A dead husky is at the center of a brewing feud between city neighbors.
The owner of the 2-year-old husky is outraged at authorities for not charging the man with animal cruelty; the other man says he was forced to shoot the dog to save his chickens, who were clucking about on his property July 20 when they were ambushed.
Meanwhile, authorities said Monday they’re wrapping up an investigation into the dog’s death but don’t expect to charge 62-year-old William Stock with animal cruelty or unlawful discharge of a weapon for shooting a neighbor’s dog on the evening of July 20.
Authorities said the shooting is justified because Stock was protecting chickens on his 352 West Hill Road property from an attacking husky that had cornered some in a coop.
State law protects owners who “kill any dog which he observes pursuing or worrying any such domestic animal or poultry” from being prosecuted.
“As far as animal control is concerned, we’re done with the case,” said Caitlin Nield, the animal control officer who handled the case.
The owner of the 2-year-old husky takes exception with authorities’ and the man’s accounts, saying his dog didn’t kill or maim any of Stock’s chickens.
“I’m completely outraged,” said 25-year-old Korey Johnson, owner of the 2-year-old malamute husky Zeus. “This dog has touched every person’s life. He is a big pile of love and wouldn’t hurt a soul.”
Stock said one of his 30 chickens is missing; it was likely dragged into a rural area near Stock’s home, which is situated on the Torrington and New Hartford town lines.
An animal control officer found a trail of feathers leading from Stock’s home; Acting Lt. Steve Rousseau, of Torrington police, said “chicken guts” were found on the property.
Johnson said his dog had separation anxiety after being uprooted from his home in Newfane, Vermont.
The dog was adjusting to life at Johnson’s parents 246 West Hill Road home.

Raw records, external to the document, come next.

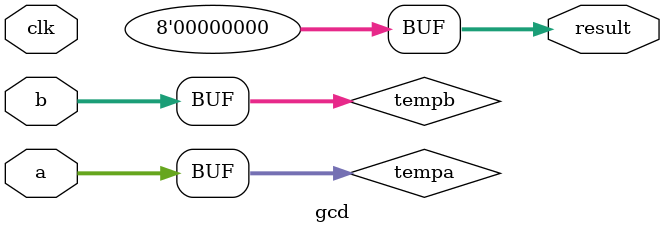
<source format=v>
`timescale 10ns / 1ns



module gcd(result, a, b, clk);
    // defining input and output ports 
    input [7:0] a,b;
    input clk;
    output reg [7:0] result;

    // temporary registers that will initially store values of a and b, and then reduce iteratively until GCD is found
    reg [7:0] tempa, tempb;

    // following code is executed at every positive edge trigger of the clock cycle
    always @ (posedge clk)
    begin
        // if one of them is zero, then the other is the gcd
        if (tempa == 0)
            result <= tempb;
        else if (tempb == 0)
            result <= tempa;
        else
        // if not, then the smaller of the two is subtracted from the larger of the two
        begin
            if (tempa > tempb)
                tempa <= tempa - tempb;
            else
                tempb <= tempb - tempa;
        end
    end

    // if the value of a and b ever changes (ie, a new test case is passed), the values of tempa and tempb are updated
    //  correspondingly and result is reset to zero
    always @ (a or b)
        begin 
            tempa <= a; 
            tempb <= b; 
            result <= 0;
        end

endmodule

</source>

Johnson said the dog was with his parents while he went to his job as a bartender at a Farmington restaurant.
The dog was off its leash in the yard when it suddenly bolted around 6:30 p.m. on July 20. About 20 minutes later, Johnson said, his sister heard five shots ring out.
Johnson’s mother found the dog’s bullet-riddled body early the next morning.
Zeus was lying in a pile of leaves near a wooded area, yards from Stock’s home.
Johnson claims his dog was found facing away from Stock’s home, in a position that he believes means Zeus was retreating, and was chased and viciously shot by at least five rounds from Stock’s .40-caliber semiautomatic gun.
“He kind of bit the dust as he was running,” Johnson said.
Police would only say the dog was shot more than once; Stock declined to say how many rounds he let off.
Stock was visited last week by Torrington animal control and police detectives, who were looking into the events of the dog’s death. He told them he has had to ward of predatory animals in the past and mistook the husky for a coyote.
Stock said he was never asked by police to produce the weapon or registration that says he legally owns the firearm. He said he would show it to police if they ask, but declined to show it to a Register Citizen reporter.
Stock said he didn’t know the owner of the dog but wants to write a letter apologizing for the tragic outcome. He said he planned to contact Johnson in the future once he digests the death.
“I feel terrible about shooting that dog,” he said. “I never would have shot it if I knew it was a dog. But it was attacking my chickens and I had to protect my chickens. It’s very unfortunate.”
Johnson was still aggravated Monday. He said he doesn’t understand the police department’s decision not to bring charges against Stock, especially since he has chickens illegally on his property.
Stock’s home is in a rural stretch of Torrington, a stone’s throw away from the New Hartford town line, But since it’s on the Torrington side of the divide, he must obey city ordinances that allow chickens only on properties with three or more acres.
According to town records, Stock’s home sits on an acre.
Rista Malanca, the city’s Zoning, Inland and Wetlands officer, said Stock was sent a warning in the mail July 21 informing him he has to get rid of the chickens immediately.
Stock said he plans to sell the chickens to a friend this week.
Homeowners have a grace period to comply with the city’s ordinance, Malanca said. After a month, the city can fine homeowners $150 a day.
Johnson said he was unnecessarily forced to bury his dog in his parents backyard. He said the dog had a collar that “jingled like a bell” and should have immediately alerted Stock it was a pet.
Stock said he acted on “reflex” and didn’t fire off a warning shot, adding the situation evolved quickly.
Unsatisfied with the outcome of the investigation, Johnson said authorities didn’t examine the case with “great scrutiny.”
“You have people with guns with happy trigger fingers,” he said. “This guy put five bullets into a domestic animal without thinking twice about it.”
Rousseau defended police’s investigation and said evidence vindicated Stock.
“There was plenty of evidence on the ground,” he said.